甯則神海漸漸清明,周身氣息又變得平靜,入定無我之後,自他眉心中鑽出兩條金色的靈力,靈力一強一弱,強的那股懸在他的頭頂,像是一頭猛虎,虎視眈眈地盯着周遭。
弱的那一條則是像是一條成形的小蛇盤在他的腰間,不時地還用靈首在他丹田處蹭着。
有他們鎮守,無人敢輕易接近甯則,除了甯則主動清醒外,不到萬不得已靈體不會驚動他。
兩道精氣靈體阖上雙目,卻詫然響起細微的聲響
“沙沙沙”
貼在丹田處的那條蛇靈猛地昂起頭,頭頂的那隻虎靈隻動了動靈耳便不再理會。
蛇靈像是很興奮般搖曳着靈尾遊了過去
“嘶嘶嘶”發出難以抑制的興奮聲
黑夜裡響起一道低呼聲:“呀,瑟瑟你怎麼出來了!”她喃喃低語“師尊又入定了嗎。”
郝瓷被小金蛇撞了個滿懷,師尊修為高深,就連精氣都有兩道,如今都修成了實形,那頭金絲虎和師尊一樣高冷所以叫他虎哥,小金蛇卻格外粘人還有點嬌氣,所以叫瑟瑟。
猶記得第一次見到瑟瑟和虎哥時,她還被吓壞了。
那時她剛踏入修煉,修行艱難,師尊又對她兇巴巴的,島上也幾乎沒有什麼可以同她玩鬧的,她很不習慣,幾乎是日日都在哭,哭得師尊頭痛,隻能靠入定來休息片刻。
她哭着哭着,突然看見一頭猛虎惡狠狠地盯着她,再一低頭發現一條金色的小蛇遊到了身前,于是被吓得忘記了哭,那小金蛇歪着頭看她,往前遊了一寸
“哇”的一聲,哭得更厲害了
小金蛇就那麼盯着她,待她哭夠了,小金色在她眼見盤成一朵金色的扭扭花
“噗呲”一聲笑了起來,見她笑了,小金色小心翼翼的盤上她的手臂,汩汩清涼的靈力傳入靈脈,讓她頓感心裡安定不少。
從那之後,郝瓷就知道師尊這樣的人其實很少入定,精氣也比旁人特殊,一柔一剛,一強一弱,這些年來小金色和她關系越來越好,虎哥一直不鹹不淡。
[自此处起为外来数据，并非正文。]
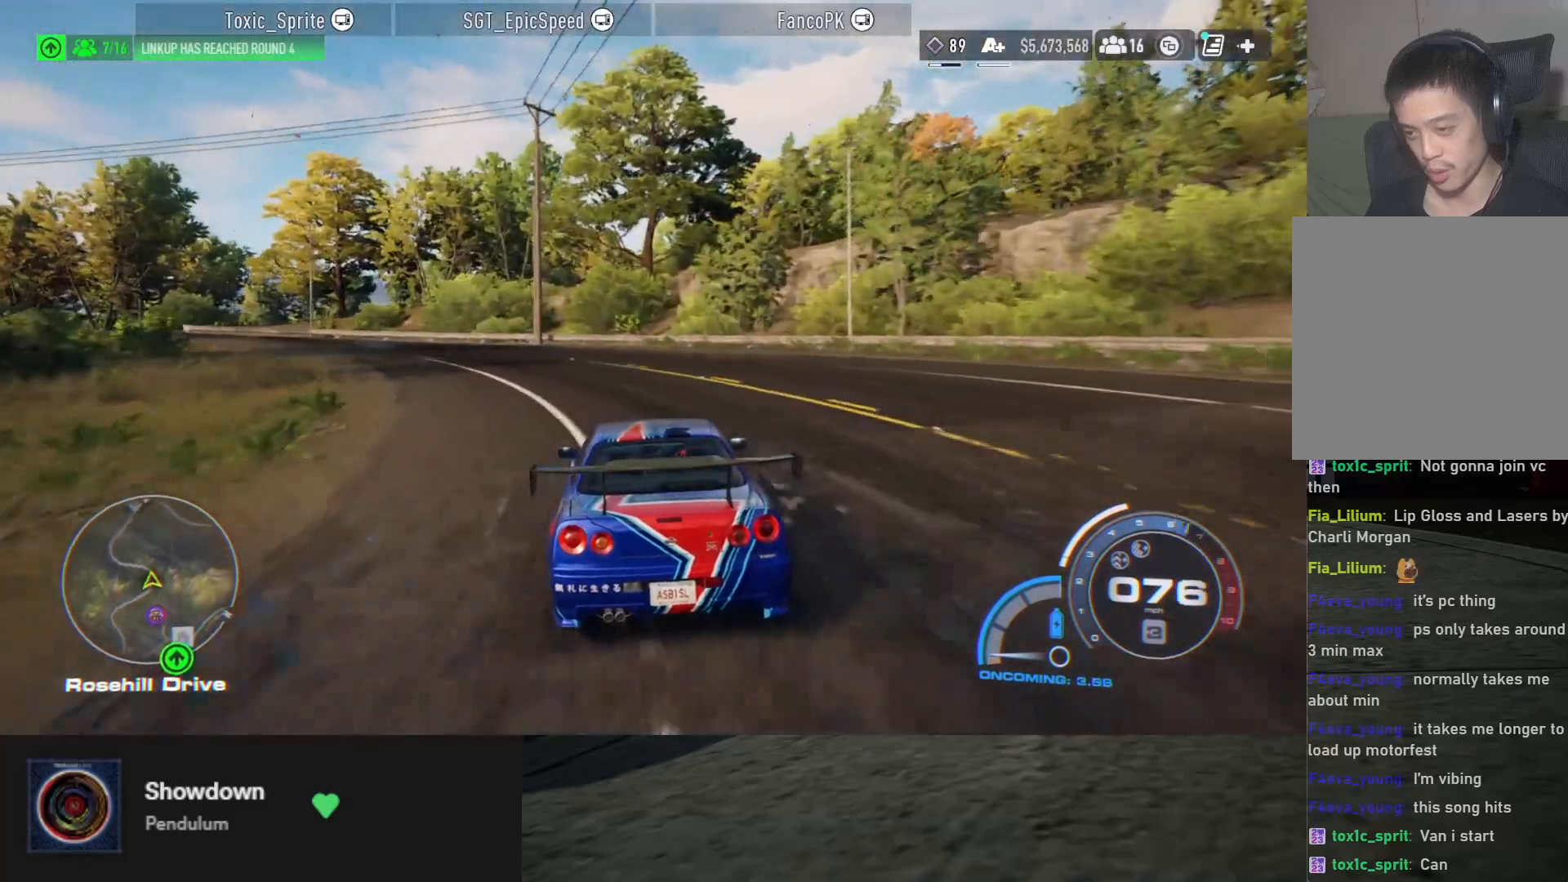
{"buttons": ["R2"], "left_stick": "down-left", "right_stick": "center", "events": [[217, "L2", "down"], [317, "L2", "up"], [350, "left_stick", "down-left"]]}
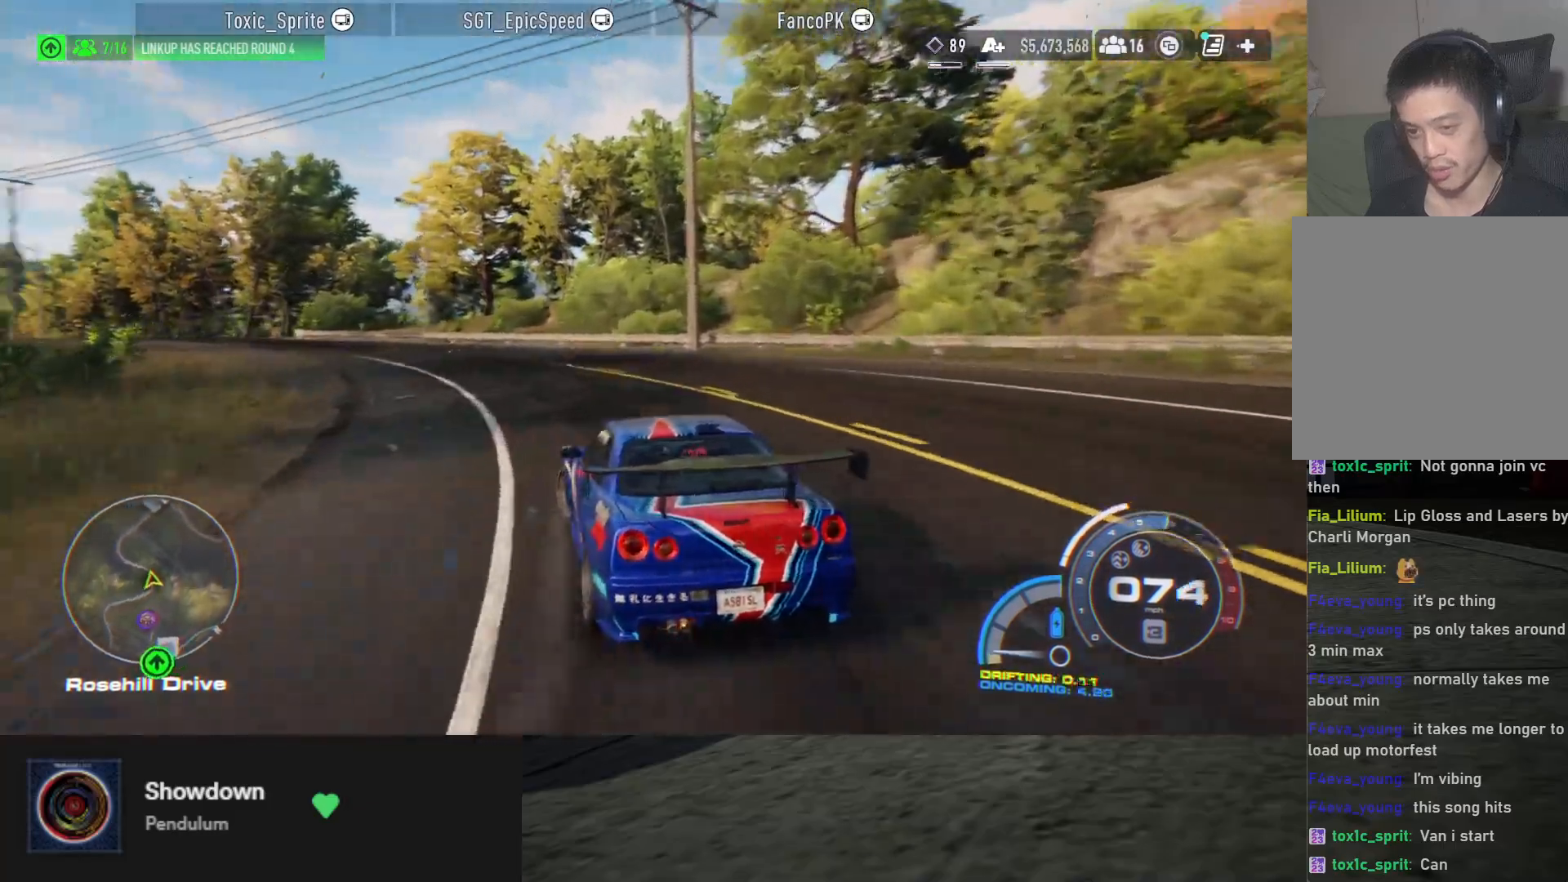
{"buttons": ["R2"], "left_stick": "down-left", "right_stick": "center", "events": []}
瑟瑟蛇尾纏上她的手臂,頭則不停地在她的脖頸處磨蹭着,讓她覺得奇癢無比
“瑟瑟,不可以!”她小聲斥道,埋頭将往衣襟裡鑽的小金蛇拽了出來
瑟瑟卻兩隻眼盯着她,随後偏頭磨着她的手以示讨好。
郝瓷無奈地将他抱回懷裡,一面往裡走一面小聲囑咐:“不能鑽進去,隻能在脖子處。”
瑟瑟立時盤桓了上去
精氣是靈,以天地靈氣滋養己身,會本能的喜歡靈氣之物,所以同樣都是師尊的精氣,虎哥就很穩重,而瑟瑟就老喜歡聞她的氣息,大概是因為她體内的靈氣恰好是瑟瑟喜歡的。
“師尊?”郝瓷輕手輕腳地走到屋内
見師尊對她的到來全然不知後,才松懈了雙肩,又向虎哥打了個招呼
虎哥隻是老神在在的點了點頭,連眼睛都沒睜開。
郝瓷看了四周一圈,選了一張長凳躺了上去,瑟瑟也順勢滑入了懷中
清涼的靈體在她懷裡四處竄動,惹得她“咯咯”的直笑
她一手按住瑟瑟:“好了瑟瑟,我們不可以驚動師尊,否則他就要将我趕出去了。”
瑟瑟探出一個腦袋
郝瓷低聲道:“我也不知道為什麼師尊要和我分開住,從前我們都是住一起的。”
瑟瑟張了一下嘴然後吐氣
郝瓷:“瑟瑟乖,瑟瑟要是想讓我陪你,你可一定要乖乖的。”
瑟瑟半知半解,蛇頭蹭了上去,在她臉頰上蹭過一遍又一遍
郝瓷也随着他去,眼神撇向師尊,師尊在她眼裡是倒着的,但那張臉卻依舊讓她覺得賞心悅目。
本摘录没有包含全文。